Two decades after they left the Los Angeles area, the Rams are coming back. On Tuesday night the NFL’s owners voted 30-2 to let Rams owner Stan Kroenke move the team from St. Louis to the nation’s second-largest market – a region that has been without a team since 1994.
In approving Kroenke’s request to transfer the Rams for the 2016 season, the owners also gave the San Diego Chargers a one-year option to join Kroenke at the stadium he wishes to build in Inglewood, near Los Angeles International Airport. This allows Chargers owner Dean Spanos a final chance to get a stadium built in San Diego. If the Chargers do not move to L.A. in that year, the option will go to the Oakland Raiders who will also have 12 months to work a deal with Kroenke.
“Relocation is a painful process,” NFL commissioner Roger Goodell said in announcing the decision at a special owner’s meeting in Houston. “It’s painful for the fans, for the communities, for the league in general. In some ways it’s a bittersweet moment because we were unable to get the kind of facilities done we wanted in their markets.”

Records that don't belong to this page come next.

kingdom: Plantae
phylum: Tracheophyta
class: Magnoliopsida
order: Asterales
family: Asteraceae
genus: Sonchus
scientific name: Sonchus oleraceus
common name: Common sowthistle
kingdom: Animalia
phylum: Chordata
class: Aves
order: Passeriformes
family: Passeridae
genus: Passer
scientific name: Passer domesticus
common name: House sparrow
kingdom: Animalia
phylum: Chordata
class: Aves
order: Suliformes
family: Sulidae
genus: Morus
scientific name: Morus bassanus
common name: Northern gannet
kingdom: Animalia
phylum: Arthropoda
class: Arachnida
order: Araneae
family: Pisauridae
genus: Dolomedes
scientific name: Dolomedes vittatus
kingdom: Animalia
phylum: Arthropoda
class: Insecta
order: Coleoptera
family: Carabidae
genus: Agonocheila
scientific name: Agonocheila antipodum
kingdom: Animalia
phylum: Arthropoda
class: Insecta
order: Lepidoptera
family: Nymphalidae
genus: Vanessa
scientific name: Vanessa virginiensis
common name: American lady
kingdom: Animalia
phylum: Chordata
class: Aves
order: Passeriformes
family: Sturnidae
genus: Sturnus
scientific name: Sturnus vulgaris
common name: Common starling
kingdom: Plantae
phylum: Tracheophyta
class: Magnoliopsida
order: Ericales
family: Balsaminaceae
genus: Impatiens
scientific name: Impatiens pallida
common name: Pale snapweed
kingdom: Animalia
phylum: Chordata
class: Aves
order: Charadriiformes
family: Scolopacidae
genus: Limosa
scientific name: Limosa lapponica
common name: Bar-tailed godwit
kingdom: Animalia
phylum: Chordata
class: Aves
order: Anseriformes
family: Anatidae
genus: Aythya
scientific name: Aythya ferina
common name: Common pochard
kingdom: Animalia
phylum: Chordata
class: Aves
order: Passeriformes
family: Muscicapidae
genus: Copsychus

Tuesday’s vote resolved a 21-year quandary of figuring out which team would fill the vacant Los Angeles market. The final resolution involved three teams and two stadium proposals: Kroenke’s bid to build a stadium in Inglewood and the Chargers and Oakland Raiders teaming up to build a stadium in Carson a few miles to the south.
While the owners’ committee on Los Angeles recommended the Carson project before voting on Tuesday, momentum had already started to back Kroenke’s proposal and urge the Chargers to join him. By Tuesday evening, Raiders owner Mark Davis had backed out of his partnership with Spanos and agreed to stay in Oakland, foregoing – for now – a return to the city where the team played from 1982-1994. That provided the opening for Kroenke to move.
Kroenke, a Missouri native, has been looking at the Los Angeles market for a few years. Two years ago he bought a plot of land in Inglewood near the former Hollywood Park racetrack and arranged to partner with the Stockbridge Capital Group to build a privately-financed stadium there. In his application to move to Los Angeles, Kroenke said the stadium will be ready for the 2019 season.
“This is the hardest undertaking I’ve faced in my professional career,” Kroenke said at a press conference on Tuesday.
Kroenke, the majority stockholder of English Premier League club Arsenal as well as the owner of the NBA’s Denver Nuggets and NHL’s Colorado Avalanche, faced pointed questions from St. Louis radio and television reporters, demanding to know why he is abandoning his onetime home city. Several times he talked about the need to build a “first class” stadium in Los Angeles saying it was what the Rams, their fans and other NFL teams deserved. “The stadia have to be of a certain quality,” he said.
Until the stadium is built, the Rams will play at the Memorial Coliseum in downtown Los Angeles, a stadium that was their home from 1946-1979 when they moved to nearby Anaheim after failing to secure a stadium renovation. Reports said the Coliseum has given the league permission to host a second team for the next three seasons. Both the Raiders and Chargers have played in the Coliseum in their histories. It was the Raiders’ home for 13 seasons in the 1980s and 1990s and the Chargers played there in 1960, the franchise’s first season, before moving to San Diego.
Goodell said the league will give $100 million each to the Raiders and Chargers to go toward the building of a new stadium in their cities if they can arrange for one to be constructed. The one-year window gives Spanos leverage against San Diego politicians and voters. San Diego mayor Kevin Faulconer has promised a city-wide vote on a proposed $1.1 billion stadium near the team’s current one in Mission Valley. The vote would be to approve $350m in public financing for the project.
Spanos said he was going to take a day off before assessing his options. He would not commit to campaigning for a new stadium. “This is not a win for the Raiders,” Oakland owner Mark Davis said before adding, “we’ll see where Raider Nation ends up.”
Kroenke, who left behind an offer of $150m of public money from Missouri to be dedicated to a $1.1bn stadium in St. Louis, will presumably build the NFL’s most-expensive stadium in Inglewood – a facility that one owner described as “an NFL campus” – for roughly $2bn. But the lucrative potential of the Los Angeles market could yet make the new stadium and the extreme relocation fee of several million dollars worth it.